恵比寿日和

資本主義はそんなに速くなくていい

電車の中で緊急地震速報の着信音が一斉に鳴り響くのもシュールだけれど、人気(ひとけ)のない商業施設でからくり時計のマーチが鳴り響く光景も、それはそれでシュールだ、と思いながら月曜から出勤した。

テレビは24時間地震の報道を流し続けている。
テレビにツイッターにネット。
いつの間にか中毒になってしまっている。

こんな風に情報にさらされている内に自分の身体も心もひどく痛めつけられてしまう。

梨木香歩さんの「裏庭」を読んでいた。

この物語の中には、三つの「傷」のお話が出てくる。

一つ目は「傷」を恐れて互いに触れあうことのできなくなった国の話。

二つ目は「傷」を癒すことに夢中になってしまって、「傷」と向き合うことができなくなってしまった国の話。

三つ目は国中の人が溶け合って、とうとうひとつのかたまりになってしまい、それぞれを区別するのはそれぞれが持つ「傷」だけになってしまった国の話。
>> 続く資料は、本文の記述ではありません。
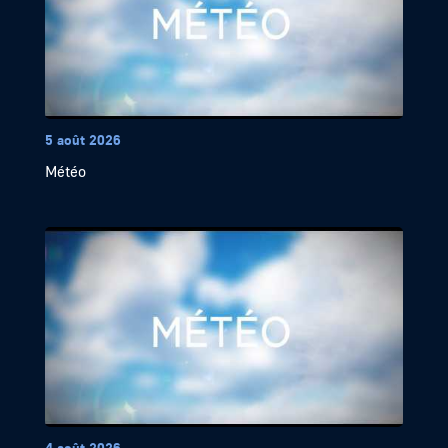
5 août 2026
Météo
4 août 2026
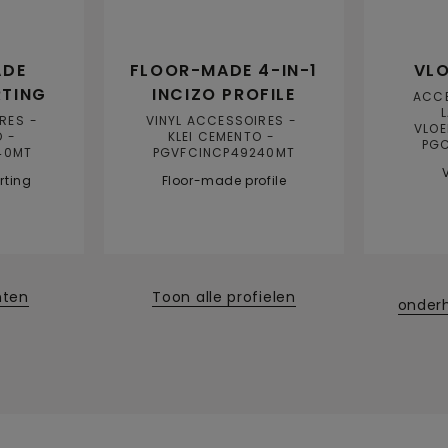
ADE
FLOOR-MADE 4-IN-1
VLO
RTING
INCIZO PROFILE
ACC
IRES
VINYL ACCESSOIRES
VLOE
O
KLEI CEMENTO
PG
40MT
PGVFCINCP49240MT
rting
Floor-made profile
nten
Toon alle profielen
onder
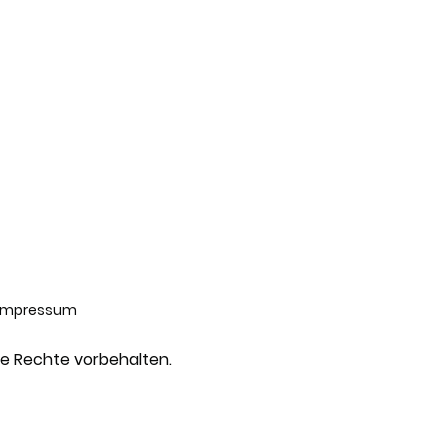
Impressum
lle Rechte vorbehalten.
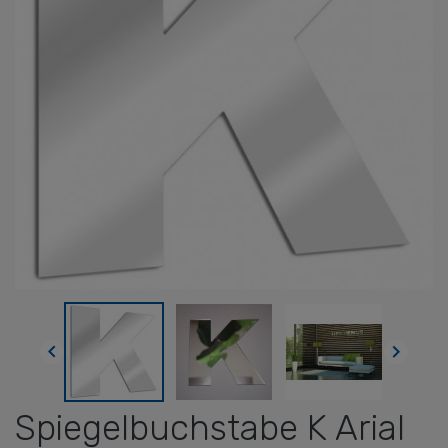


Spiegelbuchstabe K Arial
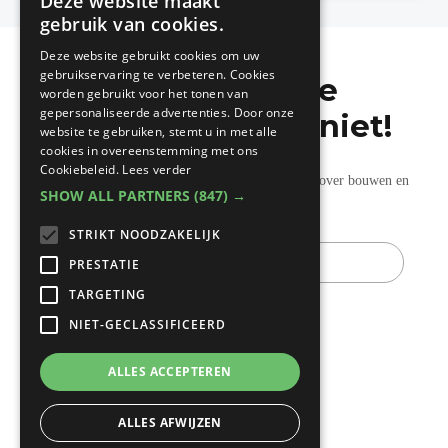
Deze website maakt
DUTCH
gebruik van cookies.
FRENCH
Deze website gebruikt cookies om uw
gebruikservaring te verbeteren. Cookies
Mis de laatste
worden gebruikt voor het tonen van
gepersonaliseerde advertenties. Door onze
bouwnieuwtjes niet!
website te gebruiken, stemt u in met alle
cookies in overeenstemming met ons
Cookiebeleid.
Lees verder
Ontvang onze wekelijkse updates vol nuttige tips over bouwen en
SHOW ALL PARTNERS
(847) →
verbouwen.
STRIKT NOODZAKELIJK
E-
mail
PRESTATIE
TARGETING
NIET-GECLASSIFICEERD
ALLES ACCEPTEREN
ALLES AFWIJZEN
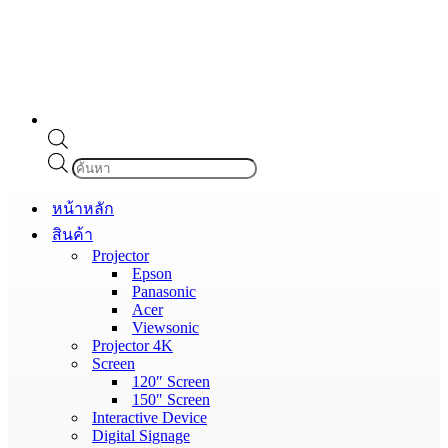
Products
search
หน้าหลัก
สินค้า
Projector
Epson
Panasonic
Acer
Viewsonic
Projector 4K
Screen
120″ Screen
150″ Screen
Interactive Device
Digital Signage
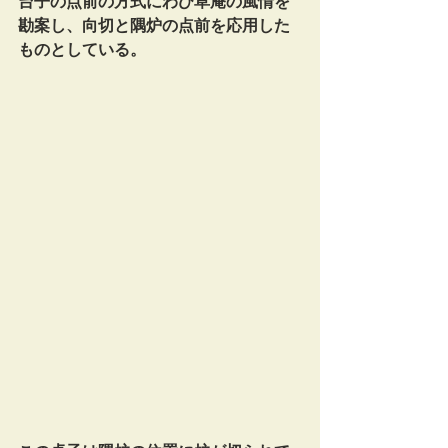
台子の点前の方式にわび草庵の風情を
勘案し、向切と隅炉の点前を応用した
ものとしている。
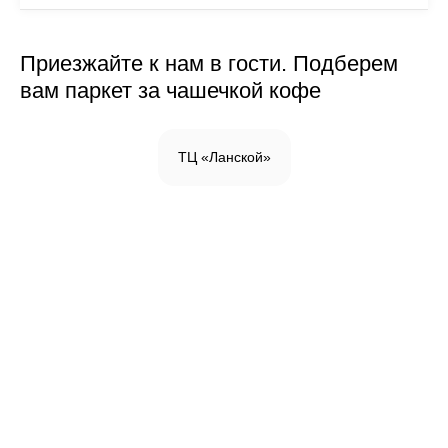
Приезжайте к нам в гости. Подберем
вам паркет за чашечкой кофе
ТЦ «Ланской»
Инженерная доска
Паркетная доска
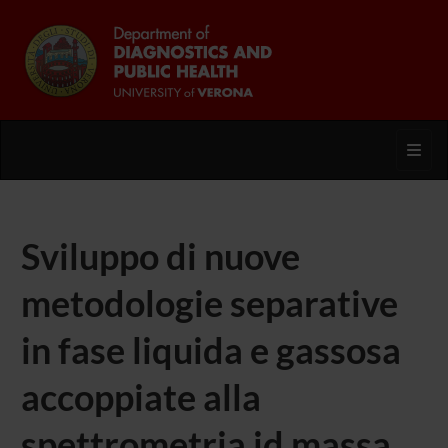
Toggl
Sviluppo di nuove
metodologie separative
in fase liquida e gassosa
accoppiate alla
spettrometria id massa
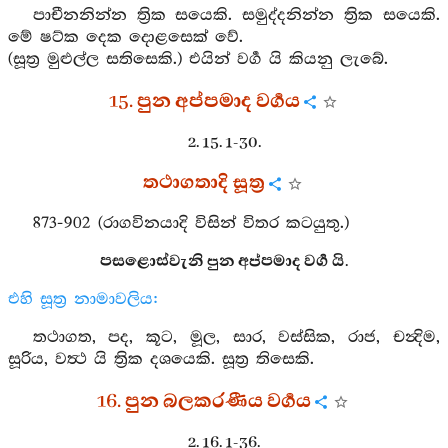
පාචීනනින්න ත්‍රික සයෙකි. සමුද්දනින්න ත්‍රික සයෙකි.
මේ ෂට්ක දෙක දොළසෙක් වේ.
(සූත්‍ර මුළුල්ල සතිසෙකි.) එයින් වර්‍ග යි කියනු ලැබේ.
15. පුන අප්පමාද වර්‍ගය
2. 15. 1-30.
තථාගතාදි සූත්‍ර
873-902 (රාගවිනයාදි විසින් විතර කටයුතු.)
පසළොස්වැනි පුන අප්පමාද වර්‍ග යි.
එහි සූත්‍ර නාමාවලිය:
තථාගත, පද, කූට, මූල, සාර, වස්සික, රාජ, චන්‍දිම,
සූරිය, වත්‍ථ යි ත්‍රික දශයෙකි. සූත්‍ර තිසෙකි.
16. පුන බලකරණීය වර්‍ගය
2. 16. 1-36.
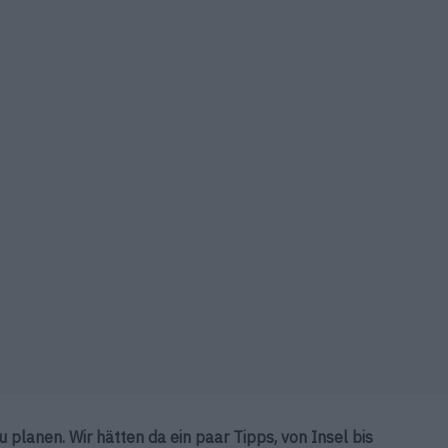
u planen. Wir hätten da ein paar Tipps, von Insel bis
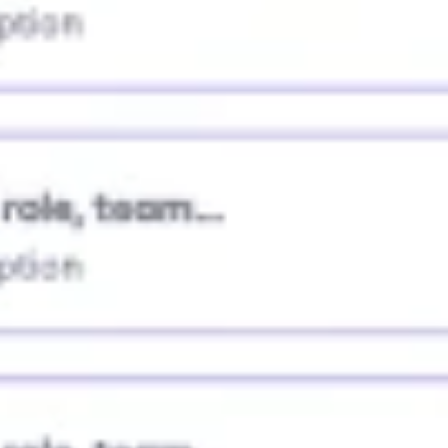
Recherche et design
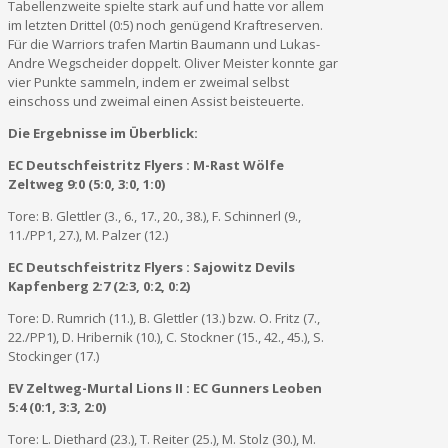
Tabellenzweite spielte stark auf und hatte vor allem
im letzten Drittel (0:5) noch genügend Kraftreserven.
Für die Warriors trafen Martin Baumann und Lukas-
Andre Wegscheider doppelt. Oliver Meister konnte gar
vier Punkte sammeln, indem er zweimal selbst
einschoss und zweimal einen Assist beisteuerte.
Die Ergebnisse im Überblick:
EC Deutschfeistritz Flyers : M-Rast Wölfe
Zeltweg 9:0 (5:0, 3:0, 1:0)
Tore: B. Glettler (3., 6., 17., 20., 38.), F. Schinnerl (9.,
11./PP1, 27.), M. Palzer (12.)
EC Deutschfeistritz Flyers : Sajowitz Devils
Kapfenberg 2:7 (2:3, 0:2, 0:2)
Tore: D. Rumrich (11.), B. Glettler (13.) bzw. O. Fritz (7.,
22./PP1), D. Hribernik (10.), C. Stockner (15., 42., 45.), S.
Stockinger (17.)
EV Zeltweg-Murtal Lions II : EC Gunners Leoben
5:4 (0:1, 3:3, 2:0)
Tore: L. Diethard (23.), T. Reiter (25.), M. Stolz (30.), M.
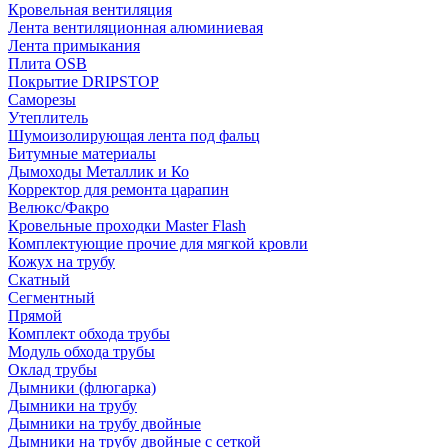
Кровельная вентиляция
Лента вентиляционная алюминиевая
Лента примыкания
Плита OSB
Покрытие DRIPSTOP
Саморезы
Утеплитель
Шумоизолирующая лента под фальц
Битумные материалы
Дымоходы Металлик и Ко
Корректор для ремонта царапин
Велюкс/Факро
Кровельные проходки Master Flash
Комплектующие прочие для мягкой кровли
Кожух на трубу
Скатный
Сегментный
Прямой
Комплект обхода трубы
Модуль обхода трубы
Оклад трубы
Дымники (флюгарка)
Дымники на трубу
Дымники на трубу двoйные
Дымники на трубу двoйные с сеткой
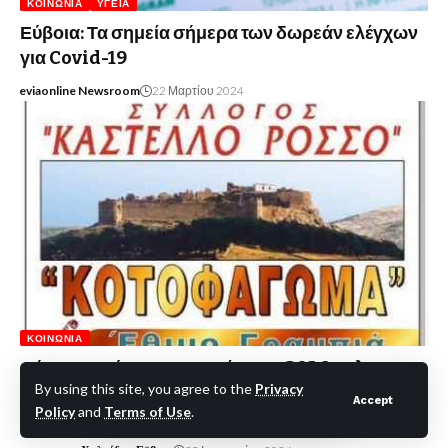
ΚΟΙΝΩΝΊΑ
ΥΓΕΊΑ
Εύβοια: Τα σημεία σήμερα των δωρεάν ελέγχων
για Covid-19
eviaonline Newsroom
22 Μαρτίου 2024
ΚΟΙΝΩΝΊΑ
Δήμος Καρύστου: Κοτοφάγωμα 2026- Όλα
By using this site, you agree to the
Privacy
έτοιμα για το παραδοσιακό έθιμο με την στήριξη
Accept
Policy
and
Terms of Use
.
του Συνδέσμου Επαγγελματιών και Βιοτεχνών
主人公の女の子は、「傷を恐れてはいけないこと」「傷に支配されてはいけないこと」「傷こそが自分をつくること」を3つの国を旅することで学んでいく。

この震災で、私たちは何を学ぶのだろう。

物語の中では「あらわになった傷は、その人間の関心を独り占めする。傷が、その人間を支配してしまうのだ。本当に、癒そうと思うなら、決して傷に自分自身を支配させてはならぬ」と語られる。


四国で一人暮らしをしている齢八十の母は、「電気があったり、水があったりして不自由なく生活することが申し訳無い」と言って、エアコンはつけず足下のヒーターだけで頑張っている。
四国電力圏内にいる彼女がこうして節電にいそしんでも、あんまり意味は無いんじゃないのと思いつつ、「風邪引かないでね」と言っておいた。
その一方で、ちょっとばかり後ろめたそうに「乾パンとおかゆを買った」とか。
「四国にいるのになぜ!?」とやっぱりツッコミたくなるが、友人によると松山でも懐中電灯が売れ切れているらしい。
危機に瀕しての人の心情とはこうしたものであるらしい。

この震災で私たちの暮らし方、ううん、生き方は変わるのだろうか?
「傷」に支配されることなく、正しく変わっていけるのだろうか。

電車も通信もスローダウン。
このままスローでもいいのかもしれない。
資本主義はそんなに速くなくていい。